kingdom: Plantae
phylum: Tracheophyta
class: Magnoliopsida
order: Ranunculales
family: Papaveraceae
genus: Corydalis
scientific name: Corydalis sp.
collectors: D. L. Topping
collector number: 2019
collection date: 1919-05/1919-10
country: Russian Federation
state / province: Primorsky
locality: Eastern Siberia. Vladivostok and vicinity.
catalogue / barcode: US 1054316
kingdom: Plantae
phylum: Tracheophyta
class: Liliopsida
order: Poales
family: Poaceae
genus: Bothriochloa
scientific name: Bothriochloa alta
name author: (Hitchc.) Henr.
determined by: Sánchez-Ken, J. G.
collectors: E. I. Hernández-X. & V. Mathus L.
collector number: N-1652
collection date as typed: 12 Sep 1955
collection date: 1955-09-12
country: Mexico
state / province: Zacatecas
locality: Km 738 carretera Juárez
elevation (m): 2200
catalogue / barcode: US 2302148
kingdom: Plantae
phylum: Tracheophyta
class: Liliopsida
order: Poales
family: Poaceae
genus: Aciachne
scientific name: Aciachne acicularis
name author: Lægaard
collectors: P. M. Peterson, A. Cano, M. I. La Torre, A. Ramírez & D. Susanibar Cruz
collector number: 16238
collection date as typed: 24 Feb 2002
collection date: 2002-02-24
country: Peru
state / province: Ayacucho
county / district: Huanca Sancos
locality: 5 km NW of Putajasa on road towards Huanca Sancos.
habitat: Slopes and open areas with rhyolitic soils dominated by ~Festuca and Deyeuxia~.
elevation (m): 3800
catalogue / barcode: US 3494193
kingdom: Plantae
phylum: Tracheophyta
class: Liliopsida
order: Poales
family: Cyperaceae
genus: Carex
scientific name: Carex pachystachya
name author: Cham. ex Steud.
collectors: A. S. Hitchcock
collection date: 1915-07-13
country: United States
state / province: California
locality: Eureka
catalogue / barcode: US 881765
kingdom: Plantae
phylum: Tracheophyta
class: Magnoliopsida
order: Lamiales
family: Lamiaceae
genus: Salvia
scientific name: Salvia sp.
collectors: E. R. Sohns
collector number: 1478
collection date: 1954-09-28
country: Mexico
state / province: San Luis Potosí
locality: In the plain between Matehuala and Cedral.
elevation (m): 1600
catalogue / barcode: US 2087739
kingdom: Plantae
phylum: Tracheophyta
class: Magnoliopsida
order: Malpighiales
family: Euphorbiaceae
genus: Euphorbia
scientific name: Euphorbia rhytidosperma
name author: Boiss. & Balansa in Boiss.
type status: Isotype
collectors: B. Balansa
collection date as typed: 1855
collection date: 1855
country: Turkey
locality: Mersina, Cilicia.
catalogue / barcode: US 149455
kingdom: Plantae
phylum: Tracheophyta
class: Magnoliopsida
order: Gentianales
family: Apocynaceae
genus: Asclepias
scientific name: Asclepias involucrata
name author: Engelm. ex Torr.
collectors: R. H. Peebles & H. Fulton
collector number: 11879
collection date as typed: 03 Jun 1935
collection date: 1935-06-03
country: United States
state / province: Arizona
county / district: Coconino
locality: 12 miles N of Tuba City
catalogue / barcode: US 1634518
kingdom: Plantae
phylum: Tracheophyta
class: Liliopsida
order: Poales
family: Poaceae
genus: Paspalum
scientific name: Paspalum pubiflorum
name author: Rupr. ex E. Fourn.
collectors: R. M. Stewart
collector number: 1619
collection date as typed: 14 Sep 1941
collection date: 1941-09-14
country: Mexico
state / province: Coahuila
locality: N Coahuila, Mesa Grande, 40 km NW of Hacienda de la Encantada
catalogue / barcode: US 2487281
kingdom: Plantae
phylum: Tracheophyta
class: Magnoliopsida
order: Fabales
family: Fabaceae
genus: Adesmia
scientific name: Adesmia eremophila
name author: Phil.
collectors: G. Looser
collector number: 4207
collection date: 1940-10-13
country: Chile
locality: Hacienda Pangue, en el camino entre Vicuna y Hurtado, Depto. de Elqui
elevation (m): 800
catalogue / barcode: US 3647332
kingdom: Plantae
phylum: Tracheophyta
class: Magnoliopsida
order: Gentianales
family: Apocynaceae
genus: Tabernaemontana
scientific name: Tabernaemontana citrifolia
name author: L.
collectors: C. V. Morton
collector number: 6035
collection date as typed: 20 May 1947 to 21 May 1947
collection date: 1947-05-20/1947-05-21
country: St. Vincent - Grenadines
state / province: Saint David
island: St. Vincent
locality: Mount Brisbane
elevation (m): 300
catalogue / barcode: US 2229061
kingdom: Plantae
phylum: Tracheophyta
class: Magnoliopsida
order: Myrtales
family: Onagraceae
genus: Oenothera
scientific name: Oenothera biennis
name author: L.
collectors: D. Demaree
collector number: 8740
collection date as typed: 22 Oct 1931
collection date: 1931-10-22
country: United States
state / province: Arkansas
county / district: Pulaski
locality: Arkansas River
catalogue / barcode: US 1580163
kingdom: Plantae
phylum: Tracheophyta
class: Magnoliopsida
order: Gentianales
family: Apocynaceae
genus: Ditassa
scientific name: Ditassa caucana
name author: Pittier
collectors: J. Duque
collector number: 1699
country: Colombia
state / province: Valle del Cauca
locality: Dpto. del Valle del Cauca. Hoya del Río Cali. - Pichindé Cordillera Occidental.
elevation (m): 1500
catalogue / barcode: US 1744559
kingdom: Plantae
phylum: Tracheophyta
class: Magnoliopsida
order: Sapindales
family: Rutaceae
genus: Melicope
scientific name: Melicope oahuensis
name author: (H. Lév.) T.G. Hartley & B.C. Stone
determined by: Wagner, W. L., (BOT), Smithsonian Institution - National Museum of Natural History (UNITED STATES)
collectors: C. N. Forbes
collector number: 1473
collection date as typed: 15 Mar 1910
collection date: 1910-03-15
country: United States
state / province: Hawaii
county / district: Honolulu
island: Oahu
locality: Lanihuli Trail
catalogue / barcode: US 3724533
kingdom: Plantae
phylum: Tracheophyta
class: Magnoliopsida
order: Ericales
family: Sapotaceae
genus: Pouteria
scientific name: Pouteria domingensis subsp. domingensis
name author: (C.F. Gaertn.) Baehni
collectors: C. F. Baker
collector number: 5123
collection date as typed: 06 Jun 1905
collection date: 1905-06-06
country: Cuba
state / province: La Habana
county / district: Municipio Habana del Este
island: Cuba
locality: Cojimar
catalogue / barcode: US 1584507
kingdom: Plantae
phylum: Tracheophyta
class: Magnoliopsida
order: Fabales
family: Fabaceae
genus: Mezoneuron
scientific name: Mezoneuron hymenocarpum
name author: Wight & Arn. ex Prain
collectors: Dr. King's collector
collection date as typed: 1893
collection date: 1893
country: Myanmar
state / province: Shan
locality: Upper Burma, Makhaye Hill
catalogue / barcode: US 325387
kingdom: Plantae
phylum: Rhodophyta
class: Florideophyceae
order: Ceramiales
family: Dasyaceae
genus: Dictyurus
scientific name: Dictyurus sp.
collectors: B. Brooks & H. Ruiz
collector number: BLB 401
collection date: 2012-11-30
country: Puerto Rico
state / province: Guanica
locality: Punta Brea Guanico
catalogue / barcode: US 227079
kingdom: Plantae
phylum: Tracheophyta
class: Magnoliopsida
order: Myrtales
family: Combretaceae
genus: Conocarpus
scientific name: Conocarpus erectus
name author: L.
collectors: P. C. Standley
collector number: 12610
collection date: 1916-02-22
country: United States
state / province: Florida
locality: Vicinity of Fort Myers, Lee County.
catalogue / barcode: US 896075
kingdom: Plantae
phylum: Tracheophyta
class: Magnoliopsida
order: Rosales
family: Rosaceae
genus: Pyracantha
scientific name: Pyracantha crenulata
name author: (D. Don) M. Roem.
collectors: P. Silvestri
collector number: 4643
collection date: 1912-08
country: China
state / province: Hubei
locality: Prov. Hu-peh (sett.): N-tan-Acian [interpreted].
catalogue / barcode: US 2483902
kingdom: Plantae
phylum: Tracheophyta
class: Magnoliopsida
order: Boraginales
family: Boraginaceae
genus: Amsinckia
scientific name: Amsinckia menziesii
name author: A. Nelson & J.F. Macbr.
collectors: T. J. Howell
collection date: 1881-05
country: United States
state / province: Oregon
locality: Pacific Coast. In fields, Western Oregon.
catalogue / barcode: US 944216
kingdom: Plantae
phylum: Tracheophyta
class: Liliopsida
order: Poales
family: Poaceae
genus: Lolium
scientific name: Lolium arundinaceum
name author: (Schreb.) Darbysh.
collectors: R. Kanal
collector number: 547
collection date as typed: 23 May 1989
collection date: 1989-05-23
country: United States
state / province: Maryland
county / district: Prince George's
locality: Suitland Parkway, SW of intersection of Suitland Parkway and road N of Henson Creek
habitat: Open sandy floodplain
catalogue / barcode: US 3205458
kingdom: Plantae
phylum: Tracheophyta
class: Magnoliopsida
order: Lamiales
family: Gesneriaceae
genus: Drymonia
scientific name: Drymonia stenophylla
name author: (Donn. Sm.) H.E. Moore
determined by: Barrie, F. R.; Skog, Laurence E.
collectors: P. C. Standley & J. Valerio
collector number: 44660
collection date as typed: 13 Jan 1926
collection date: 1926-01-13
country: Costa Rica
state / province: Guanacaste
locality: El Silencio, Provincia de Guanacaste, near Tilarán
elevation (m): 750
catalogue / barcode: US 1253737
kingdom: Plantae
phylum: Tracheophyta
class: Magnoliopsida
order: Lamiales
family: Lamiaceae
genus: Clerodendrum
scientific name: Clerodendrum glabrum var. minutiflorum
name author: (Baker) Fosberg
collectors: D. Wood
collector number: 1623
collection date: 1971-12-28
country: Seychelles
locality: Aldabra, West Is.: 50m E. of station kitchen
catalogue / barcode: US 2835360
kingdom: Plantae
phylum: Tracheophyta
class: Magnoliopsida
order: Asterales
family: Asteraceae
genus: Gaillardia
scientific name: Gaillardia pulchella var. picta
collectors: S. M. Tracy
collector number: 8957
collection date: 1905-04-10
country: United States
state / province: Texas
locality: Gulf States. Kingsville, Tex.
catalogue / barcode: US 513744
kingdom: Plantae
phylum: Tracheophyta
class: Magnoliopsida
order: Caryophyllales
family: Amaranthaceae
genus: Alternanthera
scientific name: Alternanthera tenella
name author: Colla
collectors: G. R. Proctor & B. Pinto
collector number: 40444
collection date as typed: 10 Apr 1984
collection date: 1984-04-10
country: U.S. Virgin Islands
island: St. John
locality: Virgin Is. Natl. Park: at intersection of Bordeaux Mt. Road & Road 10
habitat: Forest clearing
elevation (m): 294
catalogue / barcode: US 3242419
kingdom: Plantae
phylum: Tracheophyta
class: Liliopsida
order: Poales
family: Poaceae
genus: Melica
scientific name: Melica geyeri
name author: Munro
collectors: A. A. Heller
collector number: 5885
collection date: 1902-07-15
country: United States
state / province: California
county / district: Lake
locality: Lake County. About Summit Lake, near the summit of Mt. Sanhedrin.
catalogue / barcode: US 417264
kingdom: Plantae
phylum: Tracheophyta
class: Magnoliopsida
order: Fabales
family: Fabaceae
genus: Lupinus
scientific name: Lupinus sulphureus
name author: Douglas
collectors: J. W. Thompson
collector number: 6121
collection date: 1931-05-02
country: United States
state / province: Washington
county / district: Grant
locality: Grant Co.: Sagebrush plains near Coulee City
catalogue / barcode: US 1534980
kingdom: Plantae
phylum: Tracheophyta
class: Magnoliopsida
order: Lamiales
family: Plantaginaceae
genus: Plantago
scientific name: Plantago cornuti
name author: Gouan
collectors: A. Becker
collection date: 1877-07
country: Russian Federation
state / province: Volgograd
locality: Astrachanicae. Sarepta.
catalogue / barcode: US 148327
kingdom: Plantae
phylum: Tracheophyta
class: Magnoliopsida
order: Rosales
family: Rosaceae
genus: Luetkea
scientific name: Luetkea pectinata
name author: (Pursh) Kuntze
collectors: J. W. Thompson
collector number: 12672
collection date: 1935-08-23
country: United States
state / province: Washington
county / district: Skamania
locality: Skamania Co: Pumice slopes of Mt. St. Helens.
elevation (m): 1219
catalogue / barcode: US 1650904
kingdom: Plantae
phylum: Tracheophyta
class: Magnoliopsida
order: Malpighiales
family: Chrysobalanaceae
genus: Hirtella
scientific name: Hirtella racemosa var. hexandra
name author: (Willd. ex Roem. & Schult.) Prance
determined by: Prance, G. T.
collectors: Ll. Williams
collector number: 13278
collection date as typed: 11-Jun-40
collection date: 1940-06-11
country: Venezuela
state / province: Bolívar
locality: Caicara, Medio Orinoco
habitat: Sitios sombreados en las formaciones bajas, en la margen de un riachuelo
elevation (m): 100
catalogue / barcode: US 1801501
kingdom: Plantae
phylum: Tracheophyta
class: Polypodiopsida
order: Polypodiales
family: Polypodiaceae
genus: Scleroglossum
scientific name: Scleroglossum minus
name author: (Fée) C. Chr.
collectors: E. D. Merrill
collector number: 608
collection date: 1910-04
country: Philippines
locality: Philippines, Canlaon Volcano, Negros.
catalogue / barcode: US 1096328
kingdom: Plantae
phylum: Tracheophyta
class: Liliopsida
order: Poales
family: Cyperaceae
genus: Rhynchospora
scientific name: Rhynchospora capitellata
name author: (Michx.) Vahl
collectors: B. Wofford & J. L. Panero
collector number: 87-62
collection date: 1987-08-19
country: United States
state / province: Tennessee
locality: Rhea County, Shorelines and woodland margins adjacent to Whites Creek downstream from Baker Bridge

Stated exercise: Edit the material from the line containing "collector number: 608" through the end of the material, replacing "locality" with "place" and leaving everything else unchanged. Give only those lines.

Written solution:
collector number: 608
collection date: 1910-04
country: Philippines
place: Philippines, Canlaon Volcano, Negros.
catalogue / barcode: US 1096328
kingdom: Plantae
phylum: Tracheophyta
class: Liliopsida
order: Poales
family: Cyperaceae
genus: Rhynchospora
scientific name: Rhynchospora capitellata
name author: (Michx.) Vahl
collectors: B. Wofford & J. L. Panero
collector number: 87-62
collection date: 1987-08-19
country: United States
state / province: Tennessee
place: Rhea County, Shorelines and woodland margins adjacent to Whites Creek downstream from Baker Bridge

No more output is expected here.